The Texas Supreme Court has ruled in favor of a former player for the Dallas Cowboys in a venue dispute arising from a workers’ compensation case.
Alcus Reshod Fortenberry v. Great Divide Insurance Company (No. 21-1047; decided March 31, 2023) arose from an appeal for judicial review of a decision of a Division of Workers’ Compensation adopting the hearing officer’s denial of Fortenberry’s claim. Following a jury trial, the trial court set aside the DWC panel’s decision and entered a judgment awarding Fortenberry temporary income benefits.
Great Divide, the workers’ compensation carrier, appealed. The Dallas Court of Appeals reversed and remanded to the trial court for further proceedings on the appropriate venue for the case. Fortenberry signed a three-year deal with the Cowboys in May 2015. He injured his knee at the team’s California training camp in August and was placed on injured reserve. The Cowboys released him the following year but paid him injury protection payments for 2016 and 2017, the final year of his contract. Fortenberry filed a claim for workers’ compensation benefits, which Great Divide denied. After the dispute resolution and administrative hearing process at DWC, the appeals panel ruled that Fortenberry did not have a compensable injury.
Fortenberry sought judicial review in Dallas County district court. He asserted that venue was proper in Dallas because he was a resident of Dallas County at the time of his injury. The insurer, however, filed a motion to transfer venue, arguing that Fortenberry was a resident of Mississippi at the time of his injury and that venue in Travis County, where Great Divide had a representative, was proper. Because Great Divide objected to Plaintiff’s choice of venue, Fortenberry had the burden to present prima facie proof that venue could be maintained in Dallas County.
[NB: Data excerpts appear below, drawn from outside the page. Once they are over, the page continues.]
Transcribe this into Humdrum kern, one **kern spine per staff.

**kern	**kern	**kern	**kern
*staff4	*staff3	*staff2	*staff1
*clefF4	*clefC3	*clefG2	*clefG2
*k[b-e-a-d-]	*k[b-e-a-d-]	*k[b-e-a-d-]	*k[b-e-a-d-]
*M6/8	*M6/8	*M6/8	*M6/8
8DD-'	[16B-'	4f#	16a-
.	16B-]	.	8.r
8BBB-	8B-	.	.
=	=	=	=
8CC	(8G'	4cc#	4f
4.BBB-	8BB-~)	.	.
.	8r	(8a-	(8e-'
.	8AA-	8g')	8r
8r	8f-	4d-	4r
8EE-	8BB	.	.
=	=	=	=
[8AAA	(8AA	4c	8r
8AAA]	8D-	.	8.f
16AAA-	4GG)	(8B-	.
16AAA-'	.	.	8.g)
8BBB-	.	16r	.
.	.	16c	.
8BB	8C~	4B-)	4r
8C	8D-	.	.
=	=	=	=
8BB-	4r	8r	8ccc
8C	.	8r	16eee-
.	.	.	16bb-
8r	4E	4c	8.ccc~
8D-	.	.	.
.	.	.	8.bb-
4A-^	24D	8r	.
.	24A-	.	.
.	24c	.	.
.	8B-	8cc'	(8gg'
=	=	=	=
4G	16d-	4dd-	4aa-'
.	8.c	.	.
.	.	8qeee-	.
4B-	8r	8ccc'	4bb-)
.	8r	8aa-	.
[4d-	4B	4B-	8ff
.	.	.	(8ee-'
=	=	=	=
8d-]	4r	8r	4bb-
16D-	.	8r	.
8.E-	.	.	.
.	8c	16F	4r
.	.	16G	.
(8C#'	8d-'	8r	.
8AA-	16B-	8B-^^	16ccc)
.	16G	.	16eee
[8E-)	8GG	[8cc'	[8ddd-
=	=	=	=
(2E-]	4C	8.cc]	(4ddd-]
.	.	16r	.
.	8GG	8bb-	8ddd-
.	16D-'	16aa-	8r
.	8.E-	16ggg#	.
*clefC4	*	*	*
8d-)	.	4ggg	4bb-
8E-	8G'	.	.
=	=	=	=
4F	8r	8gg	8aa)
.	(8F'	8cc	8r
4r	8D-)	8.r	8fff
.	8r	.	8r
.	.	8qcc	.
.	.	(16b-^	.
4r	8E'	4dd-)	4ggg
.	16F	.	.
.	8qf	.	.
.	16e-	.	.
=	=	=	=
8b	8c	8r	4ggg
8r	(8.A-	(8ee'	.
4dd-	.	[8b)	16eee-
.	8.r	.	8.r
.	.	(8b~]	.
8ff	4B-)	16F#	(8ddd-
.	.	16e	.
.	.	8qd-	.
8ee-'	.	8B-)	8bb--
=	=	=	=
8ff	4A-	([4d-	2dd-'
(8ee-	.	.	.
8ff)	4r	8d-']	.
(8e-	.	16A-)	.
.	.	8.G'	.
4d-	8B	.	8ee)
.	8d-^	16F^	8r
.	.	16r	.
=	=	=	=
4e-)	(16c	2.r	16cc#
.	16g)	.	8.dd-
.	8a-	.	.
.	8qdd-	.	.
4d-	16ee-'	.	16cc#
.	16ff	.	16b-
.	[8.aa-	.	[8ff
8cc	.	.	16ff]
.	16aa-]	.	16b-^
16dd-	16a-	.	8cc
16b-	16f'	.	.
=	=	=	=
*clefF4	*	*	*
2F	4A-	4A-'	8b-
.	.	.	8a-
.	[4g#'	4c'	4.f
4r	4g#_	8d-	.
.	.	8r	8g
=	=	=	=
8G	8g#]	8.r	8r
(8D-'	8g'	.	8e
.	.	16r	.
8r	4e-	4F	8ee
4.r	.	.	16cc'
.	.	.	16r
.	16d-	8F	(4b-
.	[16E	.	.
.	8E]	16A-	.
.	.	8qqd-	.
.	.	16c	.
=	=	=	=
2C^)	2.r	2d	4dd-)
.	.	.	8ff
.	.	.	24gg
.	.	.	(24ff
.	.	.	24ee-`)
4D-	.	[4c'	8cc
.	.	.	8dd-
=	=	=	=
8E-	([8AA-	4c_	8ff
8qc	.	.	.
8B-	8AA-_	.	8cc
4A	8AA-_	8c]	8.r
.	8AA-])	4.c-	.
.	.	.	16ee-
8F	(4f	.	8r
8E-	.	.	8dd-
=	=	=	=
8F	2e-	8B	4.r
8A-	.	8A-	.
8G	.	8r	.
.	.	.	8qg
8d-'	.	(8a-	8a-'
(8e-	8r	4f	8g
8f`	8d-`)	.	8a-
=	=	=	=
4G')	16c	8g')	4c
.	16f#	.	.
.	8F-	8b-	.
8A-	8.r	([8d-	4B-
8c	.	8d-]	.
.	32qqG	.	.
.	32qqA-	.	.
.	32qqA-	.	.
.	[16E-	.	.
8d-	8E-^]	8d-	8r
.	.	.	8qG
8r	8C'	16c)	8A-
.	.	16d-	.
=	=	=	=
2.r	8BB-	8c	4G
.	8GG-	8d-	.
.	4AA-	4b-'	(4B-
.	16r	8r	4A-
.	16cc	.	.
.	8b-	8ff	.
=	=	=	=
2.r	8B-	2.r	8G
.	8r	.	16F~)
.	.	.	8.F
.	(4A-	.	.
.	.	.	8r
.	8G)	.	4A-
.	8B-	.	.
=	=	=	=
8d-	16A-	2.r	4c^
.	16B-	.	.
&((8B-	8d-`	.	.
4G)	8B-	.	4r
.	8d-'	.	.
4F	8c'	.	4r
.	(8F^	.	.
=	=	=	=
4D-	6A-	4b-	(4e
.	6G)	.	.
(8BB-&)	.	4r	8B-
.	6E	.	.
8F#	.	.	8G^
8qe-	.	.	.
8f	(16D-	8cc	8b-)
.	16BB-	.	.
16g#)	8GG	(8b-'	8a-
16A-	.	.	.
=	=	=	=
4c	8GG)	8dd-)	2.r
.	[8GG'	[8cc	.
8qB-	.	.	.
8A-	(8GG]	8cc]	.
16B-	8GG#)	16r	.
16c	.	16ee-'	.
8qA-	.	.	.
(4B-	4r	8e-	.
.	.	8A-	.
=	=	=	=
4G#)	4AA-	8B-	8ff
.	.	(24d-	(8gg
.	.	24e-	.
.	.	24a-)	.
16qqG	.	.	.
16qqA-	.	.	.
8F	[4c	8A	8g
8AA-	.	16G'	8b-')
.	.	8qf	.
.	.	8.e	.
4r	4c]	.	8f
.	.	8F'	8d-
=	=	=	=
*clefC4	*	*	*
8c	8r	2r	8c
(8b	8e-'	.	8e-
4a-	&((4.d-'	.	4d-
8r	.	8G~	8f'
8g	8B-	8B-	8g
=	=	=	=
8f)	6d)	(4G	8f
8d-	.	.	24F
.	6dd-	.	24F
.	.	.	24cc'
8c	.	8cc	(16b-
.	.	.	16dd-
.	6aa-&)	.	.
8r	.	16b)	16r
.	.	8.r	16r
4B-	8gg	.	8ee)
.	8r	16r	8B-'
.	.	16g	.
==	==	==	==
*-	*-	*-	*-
His proof consisted of an affidavit claiming an address in Irving, which turned out to be a Residence Inn that the Cowboys used to temporarily house players without residences in the local area. The court of appeals found that this affidavit did not qualify as prima facie proof “because it is unsupported by facts showing that he maintained that residence in Dallas County on the date of his injury in California.” Fortenberry further “failed to present prima facie proof to satisfy the residency requirements for venue purposes,” which require “(1) a fixed place of abode within the possession of the party, (2) occupied or intended to be occupied consistently over a substantial period of time, and (3) which is permanent rather than temporary” (citations omitted). In fact, Fortenberry produced no evidence of when or for how long he actually stayed at the hotel, which in any event could not constitute a “fixed abode.”
Fortenberry argued alternatively that his contract with the Cowboys specified Dallas County required the dispute to be adjudicated there and that Great Divide had a principal office in Irving. The court didn’t go for either of these arguments, as Great Divide’s Irving office did not contain any corporate decision-makers, just agents and representatives. By the same token, however, Great Divide could not establish venue in Travis County just because it designated a law firm in Austin as its statutorily required representative to the DWC. Because the law firm only served as Great Divide’s agent for notice and filing workers’ compensation-related documents with the agency, it did not meet the test for a principal office. The court concluded that since neither party could establish proper venue, it had to send the case back to the trial court for further proceedings on the venue issue. For that reason, the court did not reach Great Divide’s other issues, which challenged the jury’s findings, the sufficiency of the evidence, the damages, and the trial court’s evidentiary rulings.
SCOTX reversed. In an opinion by Justice Huddle, the court reached back to a 1951 decision in Snyder v. Pitts, 241 S.w.2d 136 (Tex. 1951) for a three-prong test for determining “residence” for purposes of venue: “(1) a fixed place of abode within the possession of the defendant (2) occupied or intended to be occupied consistently over a substantial period of time (3) which is permanent rather than temporary.” As Justice Huddle observed, the cases cited in Snyder“reflect particular flexibility in establishing residency for venue purposes when a party is in the process of moving from one county to another.” The court of appeals, however, based its conclusion “on a too-rigid reading of Snyder coupled with a failure to credit evidence of facts existing at the time of Fortenberry’s injury that supports the trial court’s venue determination.” Not only might a hotel serve as one’s residence, the resident need not be physically present at the hotel at the time of the injury, as Fortenberry demonstrated in this case. Other evidence adduced by Fortenberry further indicated that he intended to reside in Dallas for an indefinite period of time while playing for the Cowboys. Finally, since Great Divide had itself stipulated during trial and at the contested case hearing that Fortenberry resided within 75 miles of its Dallas field office, the company couldn’t very well change its tune later. The court sent the case back to the trial court for consideration of Great Divide’s challenges to the DWC’s findings.
This case reaffirms that Snyder is alive and well and that the meaning of “residence” for venue purposes is entirely fact-dependent and contextual. In an era in which people don’t stay in one place very long, a flexible rule is all the more necessary. As the court’s decision demonstrates, judicial efficiency demands that venue determinations should not become a regular feature of either pretrial gamesmanship or post-trial gotchas.